Ep #3: The Vulnerability Of Freelancing & Saying "No" To Ketchup With Alison Roman
On today’s show, I talk to Alison Roman. She’s a cook, NYTimes columnist, contributor to Bon Appétit, and author of Dining In. If you don’t know her name, you probably know her Salted Chocolate Chunk Shortbread Cookies—otherwise known as “the cookies.” That recipe went viral last year, and just before we recorded, Alison had another recipe that was basically everywhere: her chickpea stew (a.k.a. “the stew”), which I definitely made and ate for lunch on the days leading up to our interview. Recipes aside, Alison is so smart and laser-focused.
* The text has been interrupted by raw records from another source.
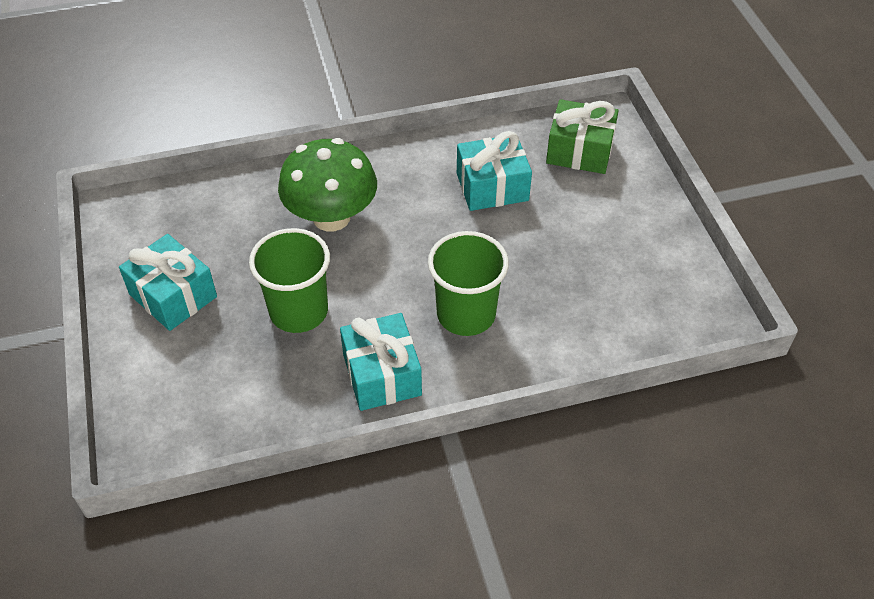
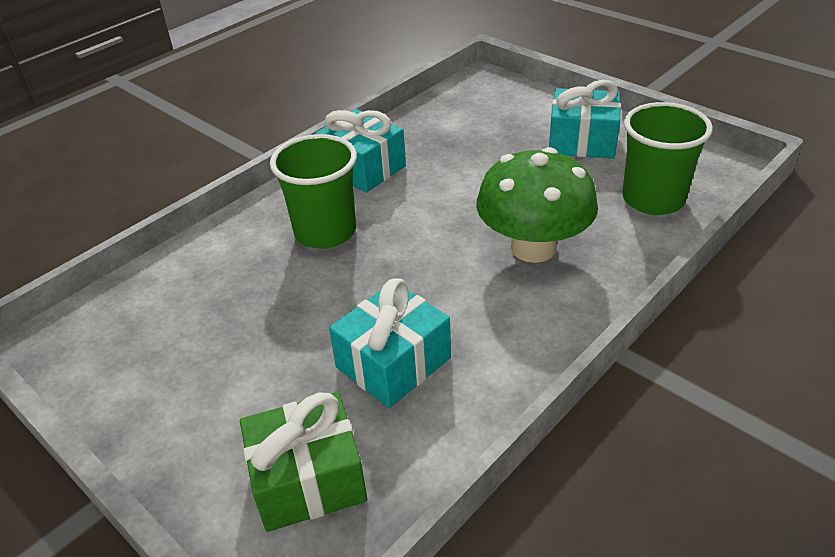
camera: 150 degrees right, 10 degrees down
green cup [249,228,330,333] -> green cup moved to [622,102,713,215]

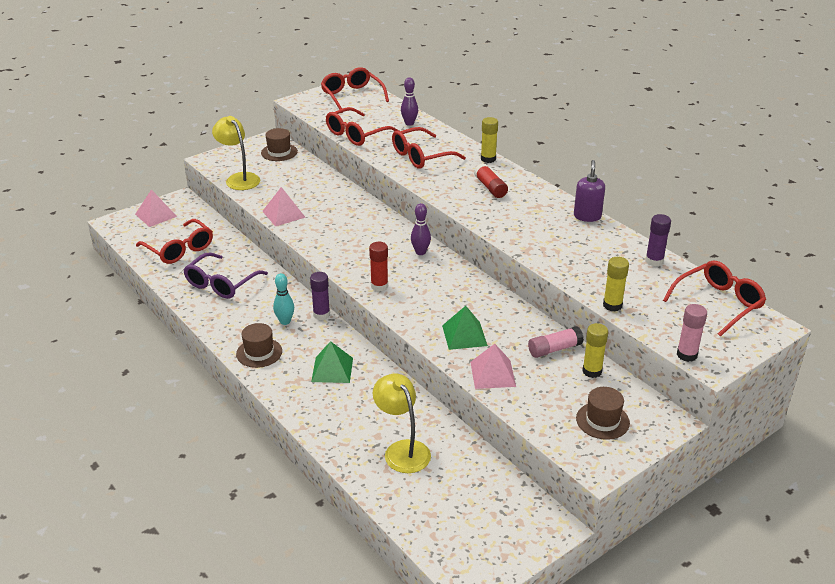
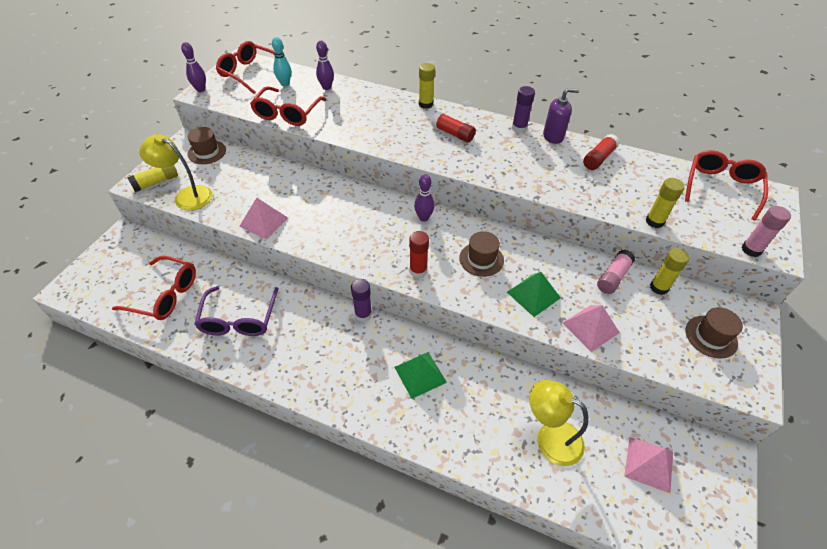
camera: 30 degrees left, 15 degrees up
pink pyramid [135,190,177,227] -> pink pyramid moved to [624,437,673,493]
brown hat [236,323,282,368] -> brown hat moved to [459,231,504,277]
turquoise bowling pin [273,273,294,325] -> turquoise bowling pin moved to [272,37,291,86]
red glasses [392,127,466,169] -> none
purple soap dispenser [574,160,605,222] -> purple soap dispenser turned 105 degrees clockwise [543,88,579,144]
purple glue stick [645,214,671,267] -> purple glue stick moved to [512,86,535,133]
none -> yellow glue stick [127,165,178,192]
none -> purple bowling pin [181,42,206,92]
none -> red glue stick [583,134,620,170]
She’s managed to cobble together a true hybrid career: 50% cook, 50% writer—a job that didn’t really exist when she was starting out (at least in the particular way her career has unfolded). On the show, we talked about:
How to stay organized when you’re “allergic to structure”
Why leaving the security of a full-time job can be worth it if you want to define your work as an individual
When you should say “no” to an opportunity (hint: Alison’s hard “no” involved ketchup)
I highly recommend you whip up a batch of “the stew,” find a cozy spot on your couch, and get ready for the freelance pep talk we all need sometimes.